CSSA: Peki Yıldız Teknik Üniversitesinde de bu eğitim öğretim yılının başlangıcında bir rektör ataması gerçekleşti, bu süreçte neler oldu? Yeni atanan rektör Millet Bahçesine dair ne demişti? Bunlardan bahsedebilir misin?

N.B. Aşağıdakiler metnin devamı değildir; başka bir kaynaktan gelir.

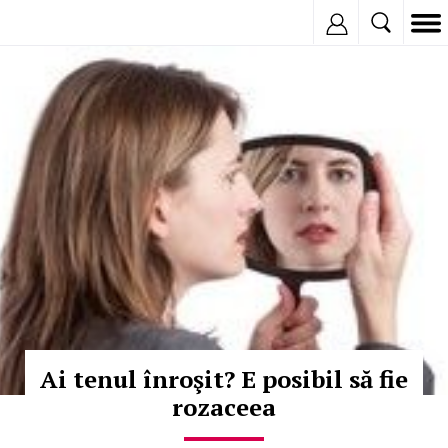
Inregistreaza
© Copyright: iStockphoto
Ai tenul înroşit? E posibil să fie
rozaceea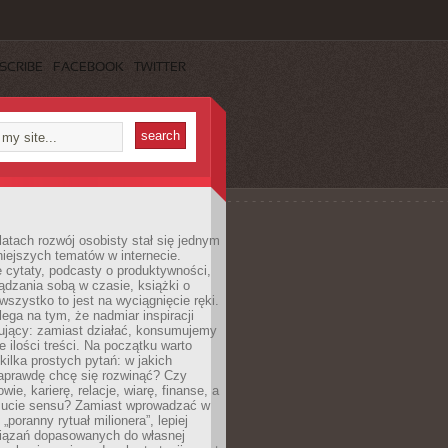
SCRIBE
FACEBOOK
TWITTER
latach rozwój osobisty stał się jednym
niejszych tematów w internecie.
 cytaty, podcasty o produktywności,
ądzania sobą w czasie, książki o
szystko to jest na wyciągnięcie ręki.
ega na tym, że nadmiar inspiracji
żujący: zamiast działać, konsumujemy
 ilości treści. Na początku warto
kilka prostych pytań: w jakich
aprawdę chcę się rozwinąć? Czy
wie, karierę, relacje, wiarę, finanse, a
ucie sensu? Zamiast wprowadzać w
„poranny rytuał milionera”, lepiej
iązań dopasowanych do własnej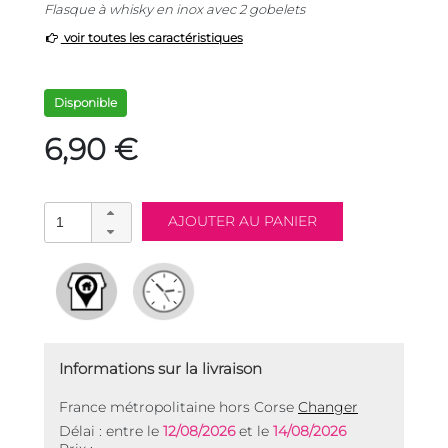
Flasque à whisky en inox avec 2 gobelets
voir toutes les caractéristiques
Disponible
6,90 €
Informations sur la livraison
France métropolitaine hors Corse
Changer
Délai : entre le
12/08/2026
et le
14/08/2026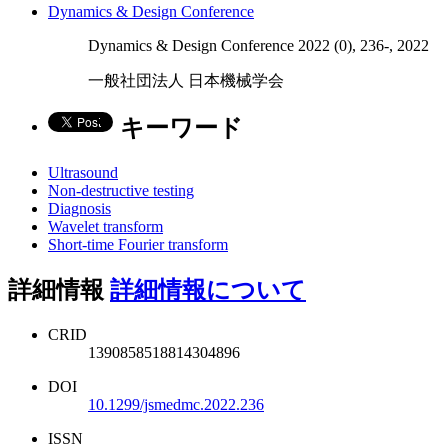
Dynamics & Design Conference
Dynamics & Design Conference 2022 (0), 236-, 2022
一般社団法人 日本機械学会
キーワード
Ultrasound
Non-destructive testing
Diagnosis
Wavelet transform
Short-time Fourier transform
詳細情報
詳細情報について
CRID
1390858518814304896
DOI
10.1299/jsmedmc.2022.236
ISSN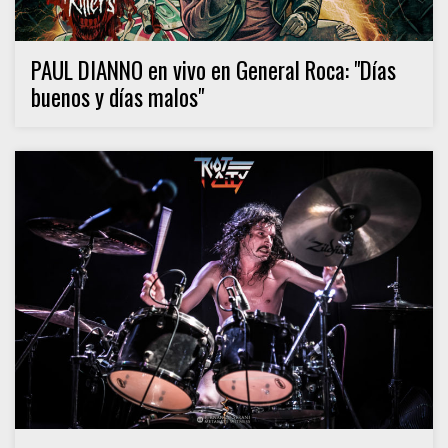
PAUL DIANNO en vivo en General Roca: "Días
buenos y días malos"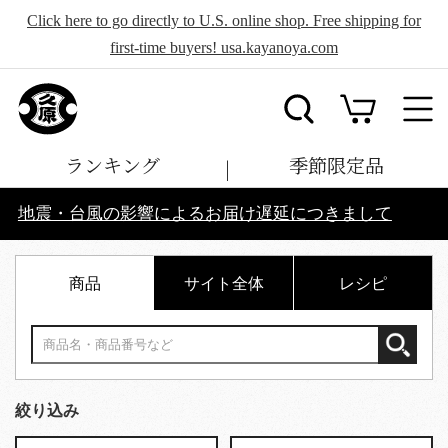
Click here to go directly to U.S. online shop. Free shipping for
first-time buyers! usa.kayanoya.com
ランキング
季節限定品
地震・台風の影響によるお届け遅延につきまして
商品
サイト全体
レシピ
絞り込み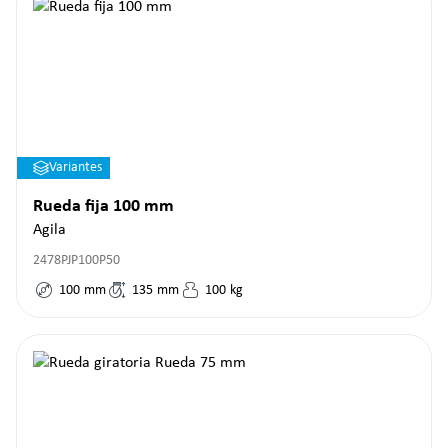
Variantes
Rueda fija 100 mm
Agila
2478PJP100P50
100
mm
135
mm
100
kg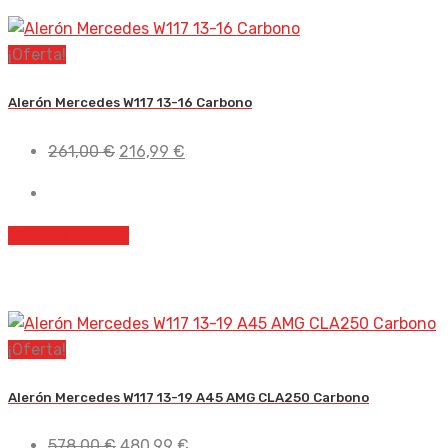
¡Oferta!
Alerón Mercedes W117 13-16 Carbono
El
El
261,00
€
216,99
€
precio
precio
original
actual
era:
es:
Añadir al carrito
261,00 €.
216,99 €.
¡Oferta!
Alerón Mercedes W117 13-19 A45 AMG CLA250 Carbono
El
El
578,00
€
480,99
€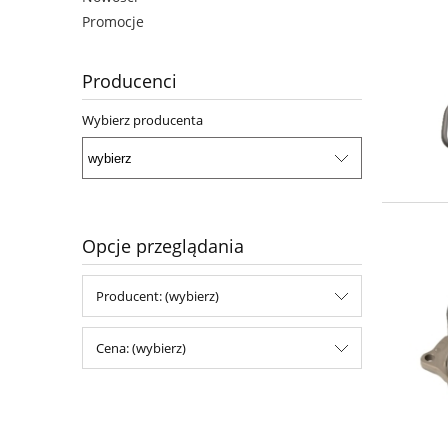
Promocje
Producenci
Wybierz producenta
Opcje przeglądania
Producent: (wybierz)
Cena: (wybierz)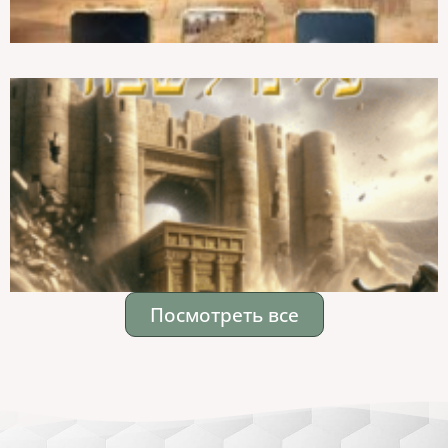
Посмотреть все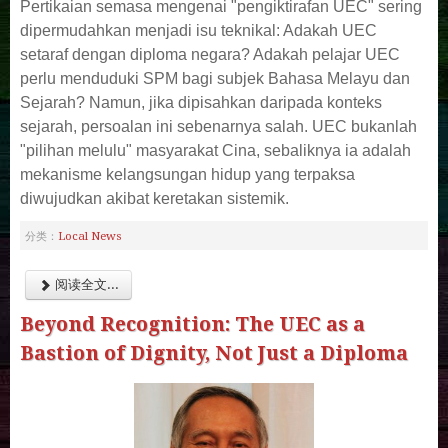
Pertikaian semasa mengenai "pengiktirafan UEC" sering
dipermudahkan menjadi isu teknikal: Adakah UEC
setaraf dengan diploma negara? Adakah pelajar UEC
perlu menduduki SPM bagi subjek Bahasa Melayu dan
Sejarah? Namun, jika dipisahkan daripada konteks
sejarah, persoalan ini sebenarnya salah. UEC bukanlah
"pilihan melulu" masyarakat Cina, sebaliknya ia adalah
mekanisme kelangsungan hidup yang terpaksa
diwujudkan akibat keretakan sistemik.
Local News
分类：
阅读全文...
Beyond Recognition: The UEC as a
Bastion of Dignity, Not Just a Diploma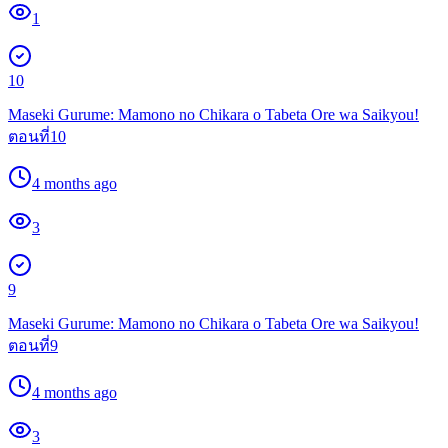
1
10
Maseki Gurume: Mamono no Chikara o Tabeta Ore wa Saikyou!
ตอนที่10
4 months ago
3
9
Maseki Gurume: Mamono no Chikara o Tabeta Ore wa Saikyou!
ตอนที่9
4 months ago
3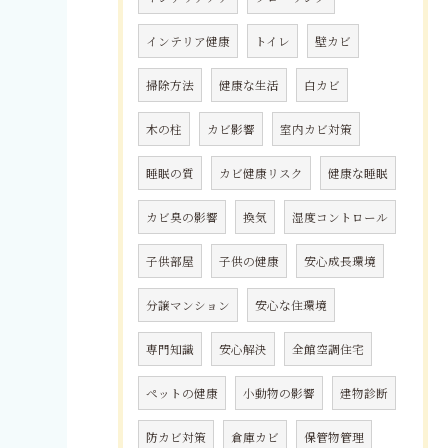
インテリア健康
トイレ
壁カビ
掃除方法
健康な生活
白カビ
木の柱
カビ影響
室内カビ対策
睡眠の質
カビ健康リスク
健康な睡眠
カビ臭の影響
換気
湿度コントロール
子供部屋
子供の健康
安心成長環境
分譲マンション
安心な住環境
専門知識
安心解決
全館空調住宅
ペットの健康
小動物の影響
建物診断
防カビ対策
倉庫カビ
保管物管理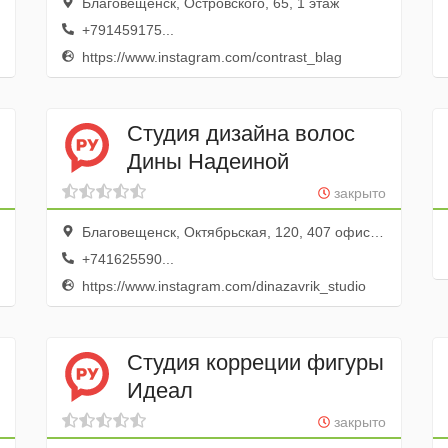
Благовещенск, Островского, 65, 1 этаж
+791459175...
https://www.instagram.com/contrast_blag
Cтудия дизайна волос
Дины Надеиной
закрыто
Благовещенск, Октябрьская, 120, 407 офис; 4 этаж
+741625590...
https://www.instagram.com/dinazavrik_studio
Студия корреции фигуры
Идеал
закрыто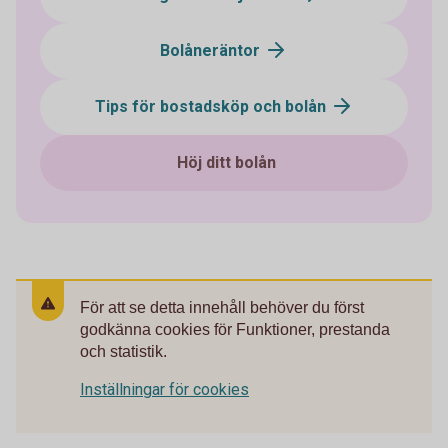
Bolåneräntor
Tips för bostadsköp och bolån
Höj ditt bolån
För att se detta innehåll behöver du först
godkänna cookies för Funktioner, prestanda
och statistik.
Inställningar för cookies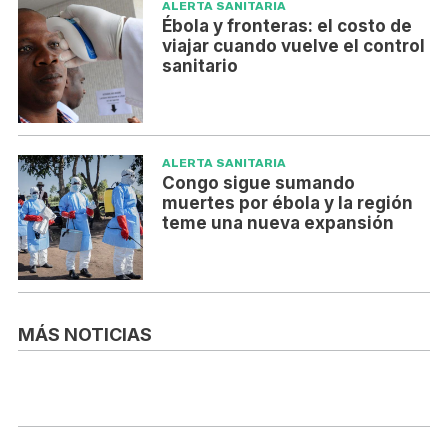
ALERTA SANITARIA
Ébola y fronteras: el costo de
viajar cuando vuelve el control
sanitario
ALERTA SANITARIA
Congo sigue sumando
muertes por ébola y la región
teme una nueva expansión
MÁS NOTICIAS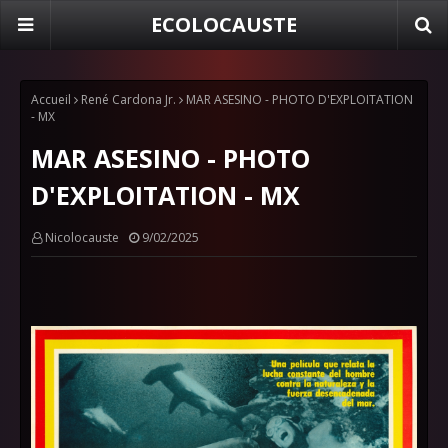
ECOLOCAUSTE
Accueil
René Cardona Jr.
MAR ASESINO - PHOTO D'EXPLOITATION
- MX
MAR ASESINO - PHOTO
D'EXPLOITATION - MX
Nicolocauste
9/02/2025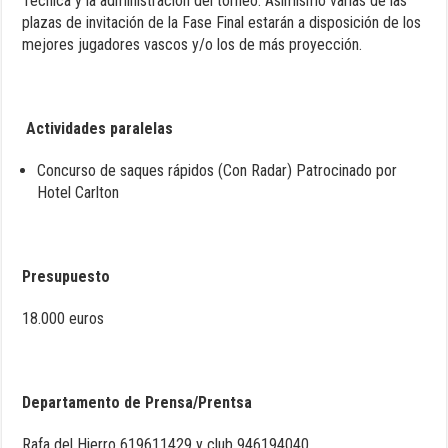
Técnica y la administración del torneo. Asimismo varias de las
plazas de invitación de la Fase Final estarán a disposición de los
mejores jugadores vascos y/o los de más proyección.
Actividades paralelas
Concurso de saques rápidos (Con Radar) Patrocinado por
Hotel Carlton
Presupuesto
18.000 euros
Departamento de Prensa/Prentsa
Rafa del Hierro 619611429 y club 946194040.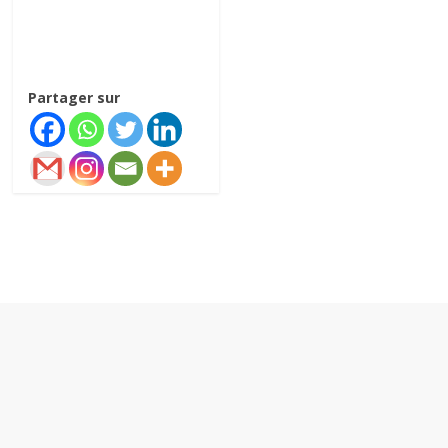
Partager sur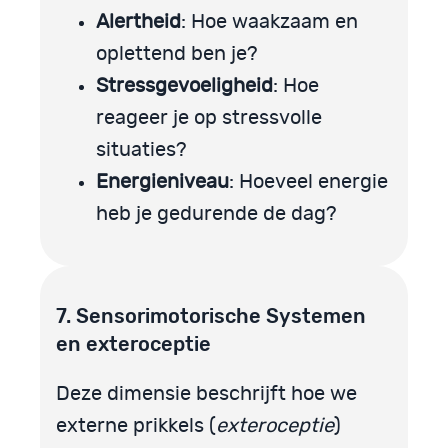
Alertheid
: Hoe waakzaam en
oplettend ben je?
Stressgevoeligheid
: Hoe
reageer je op stressvolle
situaties?
Energieniveau
: Hoeveel energie
heb je gedurende de dag?
7. Sensorimotorische Systemen
en exteroceptie
Deze dimensie beschrijft hoe we
externe prikkels (
exteroceptie
)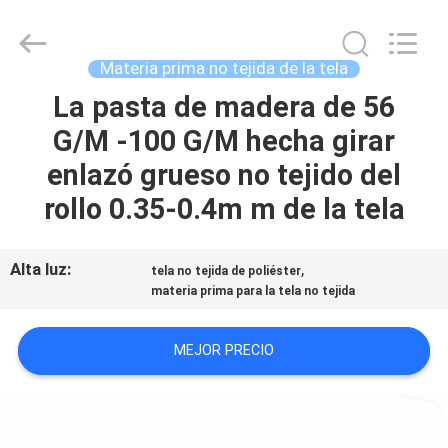
New
Material
CO.,LTD.
All
Rights
Materia prima no tejida de la tela
Reserved.
Developed
La pasta de madera de 56
HOGAR
by
ECER
G/M -100 G/M hecha girar
PRODUCTOS
enlazó grueso no tejido del
rollo 0.35-0.4m m de la tela
SOBRE
NOSOTROS
Alta luz:
,
tela no tejida de poliéster
materia prima para la tela no tejida
VIAJE
MEJOR PRECIO
DE
LA
FÁBRICA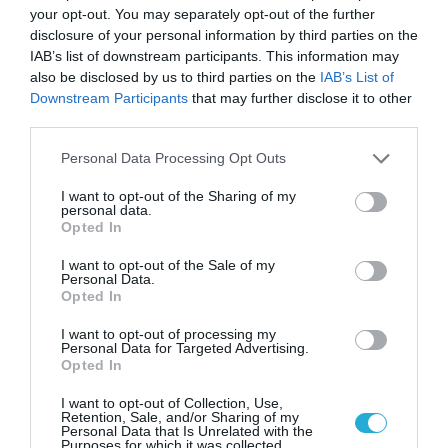
your opt-out. You may separately opt-out of the further
αξιοποιούν την άυλη
disclosure of your personal information by third parties on the
συνταγογράφηση
IAB’s list of downstream participants. This information may
also be disclosed by us to third parties on the
IAB’s List of
21.01.2022
Downstream Participants
that may further disclose it to other
third parties.
Please note that this website/app uses one or more Google
Personal Data Processing Opt Outs
services and may gather and store information including but
not limited to your visit or usage behaviour. You may click to
I want to opt-out of the Sharing of my
personal data.
grant or deny consent to Google and its third-party tags to
Opted In
use your data for below specified purposes in below Google
consent section.
I want to opt-out of the Sale of my
Personal Data.
Opted In
I want to opt-out of processing my
Personal Data for Targeted Advertising.
Opted In
ΔΗΜΟΣΙΑ ΔΙΟΙΚΗΣΗ
Τα φάρμακα για τον HIV
I want to opt-out of Collection, Use,
Retention, Sale, and/or Sharing of my
μπαίνουν στην άυλη και
Personal Data that Is Unrelated with the
Purposes for which it was collected.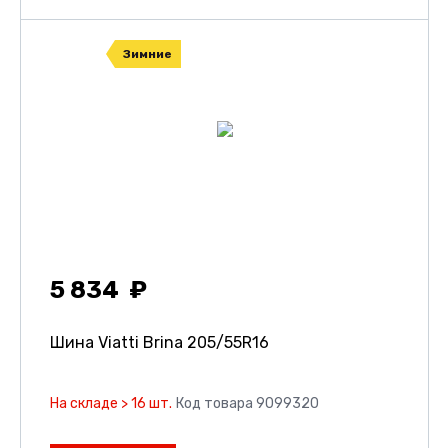
Зимние
5 834
Шина Viatti Brina
205/55R16
На складе > 16 шт.
Код товара 9099320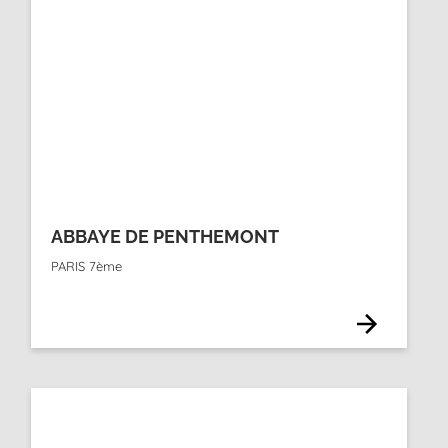
ABBAYE DE PENTHEMONT
PARIS 7ème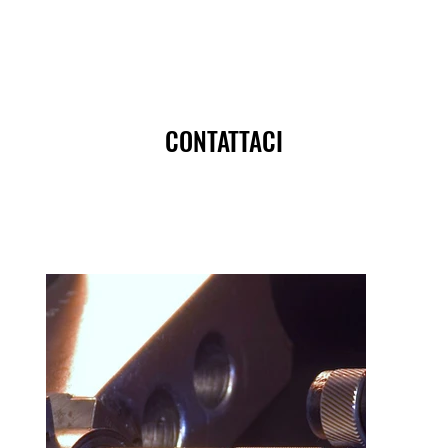
CONTATTACI
CONTATTACI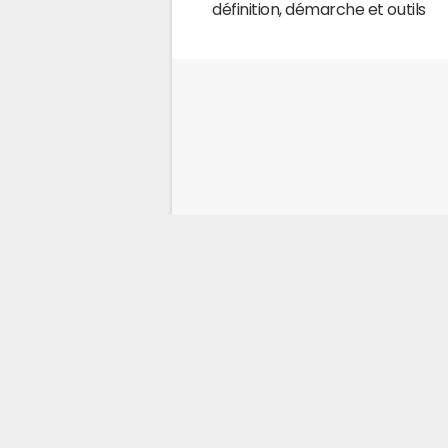
définition, démarche et outils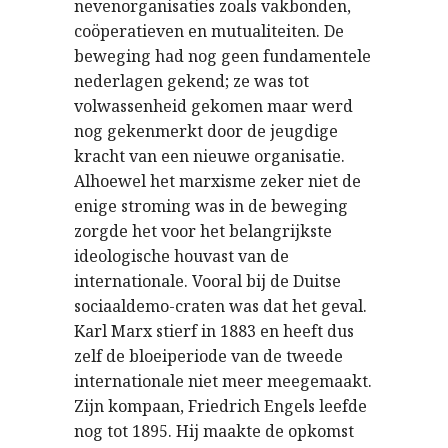
nevenorganisaties zoals vakbonden,
coöperatieven en mutualiteiten. De
beweging had nog geen fundamentele
nederlagen gekend; ze was tot
volwassenheid gekomen maar werd
nog gekenmerkt door de jeugdige
kracht van een nieuwe organisatie.
Alhoewel het marxisme zeker niet de
enige stroming was in de beweging
zorgde het voor het belangrijkste
ideologische houvast van de
internationale. Vooral bij de Duitse
sociaaldemo-craten was dat het geval.
Karl Marx stierf in 1883 en heeft dus
zelf de bloeiperiode van de tweede
internationale niet meer meegemaakt.
Zijn kompaan, Friedrich Engels leefde
nog tot 1895. Hij maakte de opkomst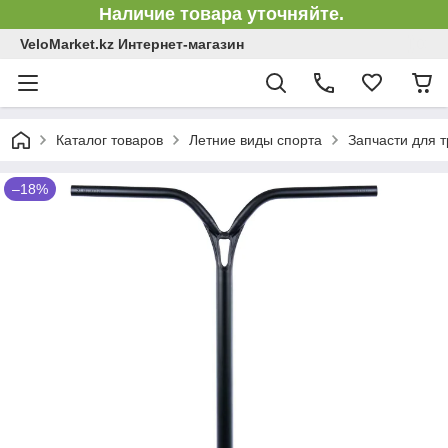
Наличие товара уточняйте.
VeloMarket.kz Интернет-магазин
Каталог товаров
Летние виды спорта
Запчасти для 
–18%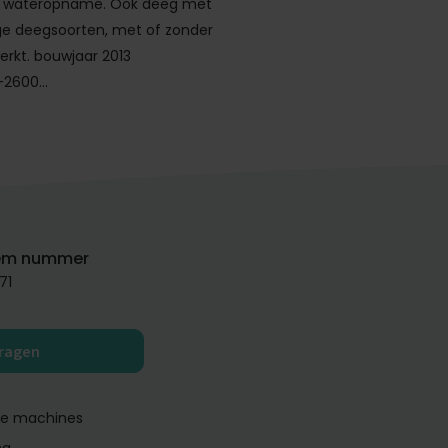
 wateropname. Ook deeg met
lige deegsoorten, met of zonder
erkt. bouwjaar 2013
0-2600…
em nummer
71
vragen
ge machines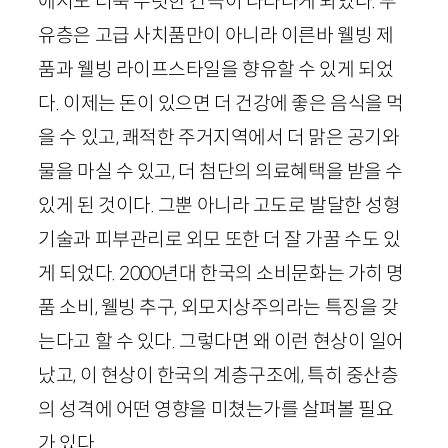
에서도 더욱 뚜렷한 간극이 나타나게 되었다. 부
유층은 고급 사치품만이 아니라 이른바 웰빙 제
품과 웰빙 라이프스타일을 향유할 수 있게 되었
다. 이제는 돈이 있으면 더 건강에 좋은 음식을 먹
을 수 있고, 쾌적한 주거지역에서 더 맑은 공기와
물을 마실 수 있고, 더 첨단의 의료혜택을 받을 수
있게 된 것이다. 그뿐 아니라 고도로 발달한 성형
기술과 피부관리로 외모 또한 더 잘 가꿀 수도 있
게 되었다.
2000
년대 한국의 소비문화는 가히 명
품 소비, 웰빙 추구, 외모지상주의라는 특징을 갖
는다고 할 수 있다. 그렇다면 왜 이런 현상이 일어
났고, 이 현상이 한국의 계층구조에, 특히 중산층
의 성격에 어떤 영향을 미쳤는가를 살펴볼 필요
가 있다.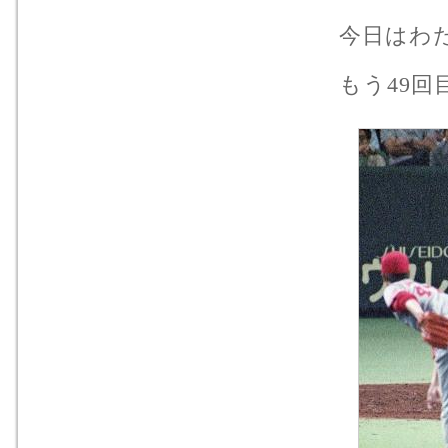
今日はわた
もう49回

Emel: Yeni atanan rektöre en çok sorulan sorulardan birisi de buydu. Millet Bahçesi projesi ne olacak? O da ilk geldiğinde aslında daha yuvarlak cevaplar verdi. Zaten okullar kapalıydı. “Bu çok hassas bir konu, bunu değerlendireceğiz. Bu konudaki taleplerinizi görüyorum.” demekle birlikte burasının Millet Bahçesi olarak kullanılmayacağını ya da oranın Millet Bahçesi olmayacağı açıklamasını yine yapmamıştı. Bu gelinen son süreçte de 5 Haziran günü okul içerisinde Çevre Günü ile ilgili bir etkinlikte asılan pankartın altında Davutpaşa Millet Bahçesi yazıyordu ve aynı gün Cumhurbaşkanın 10 tane Millet Bahçesi açılışı ile birlikte buranın da açılışını yapması ile gelen tepkiler üzerine rektörlükten de şöyle bir cevap geldi: “Hayır arkadaşlar bu kampüs sizindir asla herkese açık bir giriş ve çıkış olmayacak bu şekilde burası sizin kampüsünüzdür”. Burada şöyle bir şey var okula giriş ve çıkışlar kapatılıyor ancak orası yine de hala bir Millet Bahçesi. “Davutpaşa Millet Bahçesi değildir.” şeklinde bir açıklama gelmiyor.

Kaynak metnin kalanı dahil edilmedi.